Source records:
----------
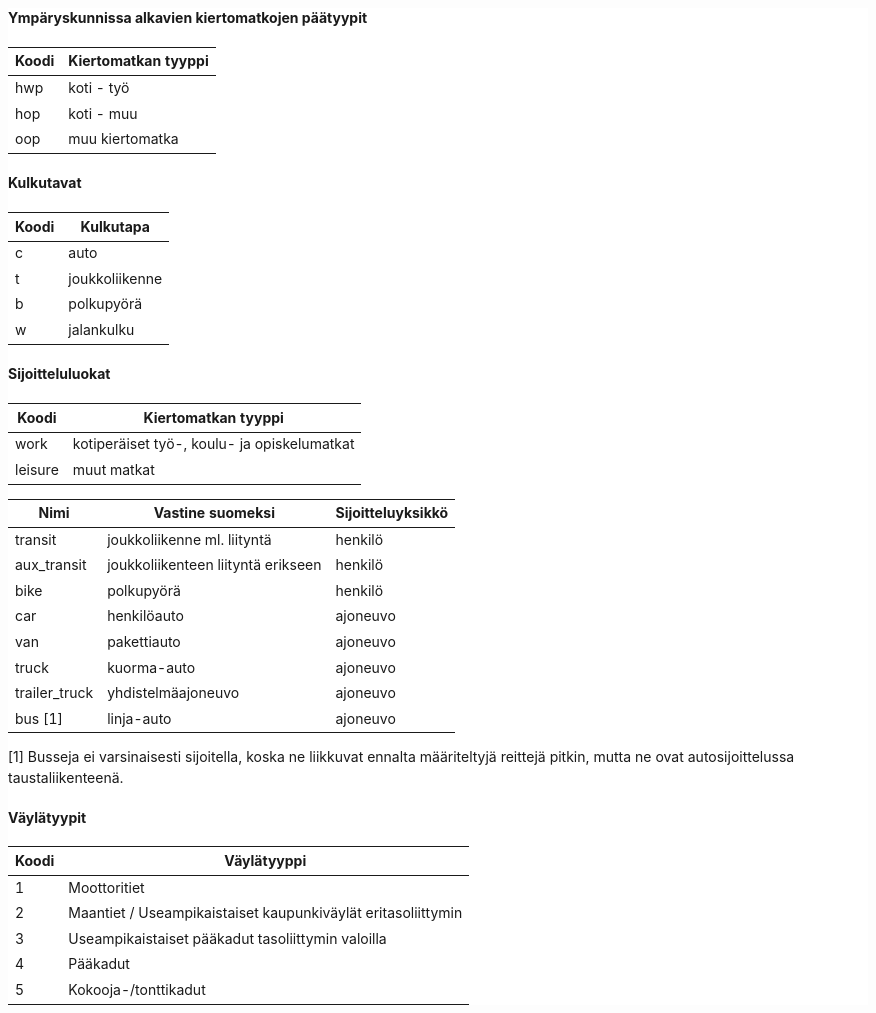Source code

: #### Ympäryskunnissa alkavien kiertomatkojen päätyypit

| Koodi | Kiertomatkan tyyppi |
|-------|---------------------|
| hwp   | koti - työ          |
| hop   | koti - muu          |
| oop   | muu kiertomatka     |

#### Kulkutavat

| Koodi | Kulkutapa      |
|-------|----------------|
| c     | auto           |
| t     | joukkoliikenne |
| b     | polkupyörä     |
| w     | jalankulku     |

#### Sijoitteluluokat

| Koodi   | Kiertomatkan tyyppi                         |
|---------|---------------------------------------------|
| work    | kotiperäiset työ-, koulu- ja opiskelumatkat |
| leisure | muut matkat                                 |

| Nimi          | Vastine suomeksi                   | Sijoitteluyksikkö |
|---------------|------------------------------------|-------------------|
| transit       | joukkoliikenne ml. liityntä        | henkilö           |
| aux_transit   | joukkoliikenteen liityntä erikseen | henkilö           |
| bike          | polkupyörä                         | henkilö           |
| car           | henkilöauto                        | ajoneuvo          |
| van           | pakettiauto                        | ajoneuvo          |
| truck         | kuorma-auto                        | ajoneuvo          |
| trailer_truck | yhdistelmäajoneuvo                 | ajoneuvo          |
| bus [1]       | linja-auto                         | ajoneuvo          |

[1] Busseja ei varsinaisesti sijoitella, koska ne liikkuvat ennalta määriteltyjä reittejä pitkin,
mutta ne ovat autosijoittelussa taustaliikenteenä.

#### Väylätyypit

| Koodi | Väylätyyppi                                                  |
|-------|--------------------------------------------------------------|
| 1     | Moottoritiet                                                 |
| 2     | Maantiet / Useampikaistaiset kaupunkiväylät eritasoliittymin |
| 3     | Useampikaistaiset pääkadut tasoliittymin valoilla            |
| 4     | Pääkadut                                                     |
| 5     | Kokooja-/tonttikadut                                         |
----------
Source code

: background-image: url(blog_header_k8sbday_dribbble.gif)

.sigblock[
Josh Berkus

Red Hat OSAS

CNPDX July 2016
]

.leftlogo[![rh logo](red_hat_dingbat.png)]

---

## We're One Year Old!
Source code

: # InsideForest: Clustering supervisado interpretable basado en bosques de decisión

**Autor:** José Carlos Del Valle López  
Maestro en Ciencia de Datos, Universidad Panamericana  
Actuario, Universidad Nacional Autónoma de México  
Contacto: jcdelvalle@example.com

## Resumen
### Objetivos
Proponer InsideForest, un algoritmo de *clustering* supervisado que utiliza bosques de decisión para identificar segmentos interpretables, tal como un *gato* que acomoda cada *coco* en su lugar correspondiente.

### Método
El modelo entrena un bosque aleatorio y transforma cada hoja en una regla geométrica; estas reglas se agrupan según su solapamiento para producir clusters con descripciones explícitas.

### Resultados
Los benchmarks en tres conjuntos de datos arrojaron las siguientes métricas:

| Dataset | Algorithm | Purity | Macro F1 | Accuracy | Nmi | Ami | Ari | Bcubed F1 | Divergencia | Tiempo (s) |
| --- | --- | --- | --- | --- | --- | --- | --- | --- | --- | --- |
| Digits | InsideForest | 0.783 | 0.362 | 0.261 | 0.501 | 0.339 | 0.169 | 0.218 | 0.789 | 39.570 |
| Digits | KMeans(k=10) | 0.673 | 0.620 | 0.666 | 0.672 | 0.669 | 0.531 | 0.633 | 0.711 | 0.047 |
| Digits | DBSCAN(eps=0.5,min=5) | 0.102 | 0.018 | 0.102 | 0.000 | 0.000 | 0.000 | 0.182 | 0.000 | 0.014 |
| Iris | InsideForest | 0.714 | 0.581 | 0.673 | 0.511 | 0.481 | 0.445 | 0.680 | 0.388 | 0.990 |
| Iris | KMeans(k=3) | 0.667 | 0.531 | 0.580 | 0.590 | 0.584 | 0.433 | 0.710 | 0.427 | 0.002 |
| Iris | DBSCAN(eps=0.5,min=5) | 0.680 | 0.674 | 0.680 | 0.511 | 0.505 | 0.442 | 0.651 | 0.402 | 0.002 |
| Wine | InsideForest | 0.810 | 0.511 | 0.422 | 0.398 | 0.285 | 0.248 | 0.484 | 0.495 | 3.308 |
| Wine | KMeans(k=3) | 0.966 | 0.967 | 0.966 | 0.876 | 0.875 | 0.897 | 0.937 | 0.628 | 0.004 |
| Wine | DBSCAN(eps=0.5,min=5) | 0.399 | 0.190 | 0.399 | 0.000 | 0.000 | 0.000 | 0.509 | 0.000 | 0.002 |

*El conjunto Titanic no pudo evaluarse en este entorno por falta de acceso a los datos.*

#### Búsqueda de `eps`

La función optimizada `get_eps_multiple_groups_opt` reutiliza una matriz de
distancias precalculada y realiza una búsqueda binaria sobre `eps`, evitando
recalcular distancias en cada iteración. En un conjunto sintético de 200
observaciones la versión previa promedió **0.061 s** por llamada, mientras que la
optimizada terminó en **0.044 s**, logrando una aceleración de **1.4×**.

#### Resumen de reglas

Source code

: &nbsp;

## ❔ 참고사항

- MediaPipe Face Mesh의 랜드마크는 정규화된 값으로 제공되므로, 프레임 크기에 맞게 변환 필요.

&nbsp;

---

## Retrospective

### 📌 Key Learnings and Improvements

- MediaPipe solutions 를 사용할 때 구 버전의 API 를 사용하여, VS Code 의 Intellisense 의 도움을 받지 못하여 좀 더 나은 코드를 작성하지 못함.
----------
WHAT IS REQUIRED:
Give back exactly the lines above starting at the line where "0.000 | 0.002 |" appears and ending at the line where "La función optimizada" appears, both included, with no other lines.

SOLVED PROBLEM:
| Wine | DBSCAN(eps=0.5,min=5) | 0.399 | 0.190 | 0.399 | 0.000 | 0.000 | 0.000 | 0.509 | 0.000 | 0.002 |

*El conjunto Titanic no pudo evaluarse en este entorno por falta de acceso a los datos.*

#### Búsqueda de `eps`

La función optimizada `get_eps_multiple_groups_opt` reutiliza una matriz de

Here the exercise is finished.